Sécurité renforcée dans les synagogues après l’explosion à Liège
A l’intérieur de la synagogue de Liège, des débris de l’explosion, principalement des éclats de verre des fenêtres, ont été retrouvés dans les escaliers. Actuellement, la rue est à nouveau ouverte à la circulation, mais deux policiers sont postés devant la synagogue 24 heures sur 24.
Des débris jusqu’à l’escalier
À l’intérieur de la synagogue de Liège, les débris de l’explosion. Il s’agit principalement d’éclats de verre des fenêtres qui se sont répandus jusqu’aux escaliers. Les dégâts auraient pu être plus conséquents. Cependant, grâce aux menaces précédentes, des plaques d’acier anti-balles ont été installées devant la porte d’entrée à l’intérieur de la synagogue dès sa fermeture.
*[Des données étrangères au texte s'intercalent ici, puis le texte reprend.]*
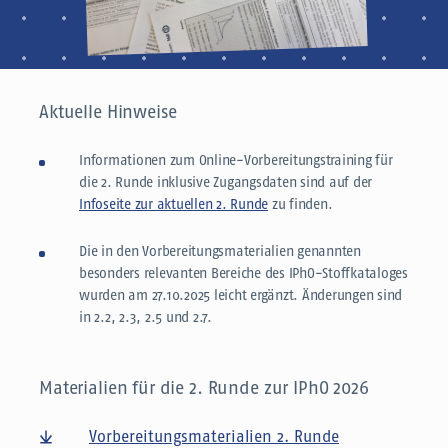
Aktuelle Hinweise
Informationen zum Online-Vorbereitungstraining für
die 2. Runde inklusive Zugangsdaten sind auf der
Infoseite zur aktuellen 2. Runde
zu finden.
Die in den Vorbereitungsmaterialien genannten
besonders relevanten Bereiche des IPhO-Stoffkataloges
wurden am 27.10.2025 leicht ergänzt. Änderungen sind
in 2.2, 2.3, 2.5 und 2.7.
Materialien für die 2. Runde zur IPhO 2026
Vorbereitungsmaterialien 2. Runde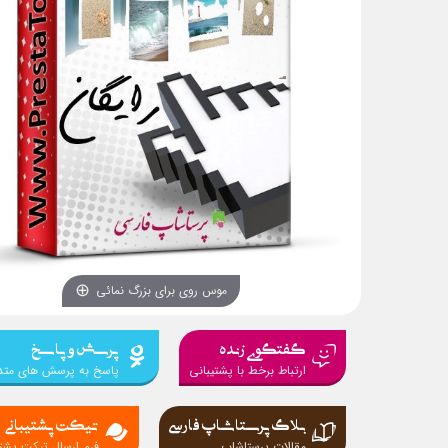
موس روی برای بزرگ نمائی
گفتگوی زنده
پرسش و پاسخ
ارتباط برخط با پشتیبانی
پاسخ به پرسش های متد
بلاگ پرستاشاپ فارسی
تیکت پشتیبانی
مقالات پرستاشاپ
فرم ارسال تیکت پشتی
Ainsi, la porte d’entrée est restée intacte.
Un dispositif de sécurité renforcé et en grande partie invisible
La rue est à présent rouverte à la circulation, mais deux policiers se tiennent devant la synagogue 24 heures sur 24. Et ce n’est pas tout. « On ne peut pas donner les détails, vous le comprendrez bien, de ce nouveau dispositif, augmenté en fonction des circonstances et avec une aide de la police fédérale », a déclaré Willy Demeyer, le bourgmestre de Liège. « Il y a beaucoup plus d’invisible que de visible. »
D’une manière générale, la sécurité est accrue autour des lieux juifs, comme l’a expliqué Bernard Quintin, le ministre de la Sécurité et de l’Intérieur, ce lundi soir : « On renforce à ma demande de nouveau les mesures de sécurité qui avaient déjà été renforcées samedi dernier au début de la guerre en Iran. Dans les heures qui viennent, les mesures seront donc renforcées avec des policiers parce que malheureusement je ne suis pas encore en capacité de déployer des militaires. »
Le centre de crise a donné des mesures supplémentaires
Il est clair que les synagogues sont sous une attention particulière. C’est le cas de celle de Waterloo. « Depuis cette explosion à Liège, bien évidemment qu’on a demandé des avis à l’OCAM et que le centre de crise a donné des mesures supplémentaires », a précisé Florence Reuter, la bourgmestre.
À Liège, trois caméras de surveillance sont déjà en place depuis des années à l’extérieur de la synagogue. Une voisine directe a également signalé que des policiers sont présents à chaque fois lors des heures de culte.